TEXT PROVIDED: Begin

Meanwhile, steric hindrance effect of the conjugated polymer triggered our interest in developing a new methodology for a control of siRNA bioactivity in the cell; in situ regulation of the volume of the conjugated polymer allows controlled siRNA recruitment into gene silencing pathway, toward the localized therapy without undesired toxicity at normal tissues. In order to realize the artificial control of gene silencing activity, poly(N-isoproprylacrylamide) (PNIPAAm) was selected for conjugation with siRNA (Figure 3). PNIPAAm behaves as a coil form below LCST (lower critical solution temperature) of 33 ℃, whereas shrinks into a globule form above LCST. This coil-globule transition associates with the considerable volume change and potentially leads to thermosensitive exposure of siRNA to Ago2 (Argonaute2), which plays a prime role in RISC formation. In fact, the synthesized PNIPAAm-siRNA exhibited compromised interaction with Ago2 below LCST (30 ℃) and decreased gene silencing efficacy, whereas PNIPAAm-siRNA induced potent gene silencing efficacy above LCST (37 ℃), which was close to the efficacy of unconjugated siRNA, based on the effective interaction with Ago2 (Figure 4). PEG-siRNA that does not show coil-globule transition in the aforementioned conditions did not induce gene silencing efficacy nor effective interaction with Ago2, confirming that coil-globule transition of the conjugated PNIPAAm is essential for the control of gene silencing activity of siRNA. As described, control of the steric hindrance of the vicinal polymer regulates the siRNA bioactivity, and this methodology would be translated into pathological lesions-specific induction of gene silencing effect, when the responsiveness to the targeted site-specific stimuli (e.g., pH and enzyme) is introduced into the conjugated polymer .

TEXT PROVIDED: End
MATERIAL PROVIDED: Begin

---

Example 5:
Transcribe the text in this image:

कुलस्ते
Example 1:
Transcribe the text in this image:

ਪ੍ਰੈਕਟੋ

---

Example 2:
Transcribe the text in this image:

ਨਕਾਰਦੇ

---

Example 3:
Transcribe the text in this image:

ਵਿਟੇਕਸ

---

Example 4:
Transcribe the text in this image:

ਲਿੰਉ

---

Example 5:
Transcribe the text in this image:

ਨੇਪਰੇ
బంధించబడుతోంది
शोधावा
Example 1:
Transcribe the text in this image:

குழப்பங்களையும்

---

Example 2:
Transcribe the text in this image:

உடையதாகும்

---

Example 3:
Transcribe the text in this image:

MATERIAL PROVIDED: End

= EXERCISE TASKS =
**1)** According to the text on PNIPAAm-siRNA, what is the lower critical solution temperature of PNIPAAm?
**2)** In the text on PNIPAAm-siRNA, rewrite the paragraph beginning "Meanwhile, steric hindrance effect" as a short bulleted list that keeps its main facts.
**3)** Continue the text on PNIPAAm-siRNA from its final sentence.

= ANSWERS GIVEN =
**1)** 33 ℃

**2)**
- Steric hindrance from a conjugated polymer suggested a way to control siRNA bioactivity in the cell. Adjusting the polymer's volume in situ could control siRNA recruitment into gene silencing, aiming at localized therapy without toxicity to normal tissues.
- PNIPAAm was chosen for conjugation with siRNA.
- PNIPAAm is a coil below its LCST of 33 ℃ and shrinks into a globule above it. This large volume change could expose siRNA to Ago2, which is key to RISC formation, in a temperature-dependent way.
- At 30 ℃, below LCST, PNIPAAm-siRNA interacted poorly with Ago2 and silenced genes less.
- At 37 ℃, above LCST, it interacted effectively with Ago2 and silenced genes potently, close to unconjugated siRNA.
- PEG-siRNA, which has no coil-globule transition under these conditions, neither silenced genes nor interacted effectively with Ago2. This shows that the transition is essential to the control.
- If the polymer were made responsive to site-specific stimuli such as pH or enzymes, the method could induce gene silencing specifically in pathological lesions.

**3)**
These studies suggest that a chemical design for circumvention of steric hindrance effect of the conjugated polymer is important for siRNA-conjugated polymer system; in addition, it is suggested that the steric hindrance effect can be utilized to control siRNA bioactivity based on coil-globule transition of the conjugated polymer. These systems are now in the study for in vivo experiments in order to examine the medicinal potential in a body.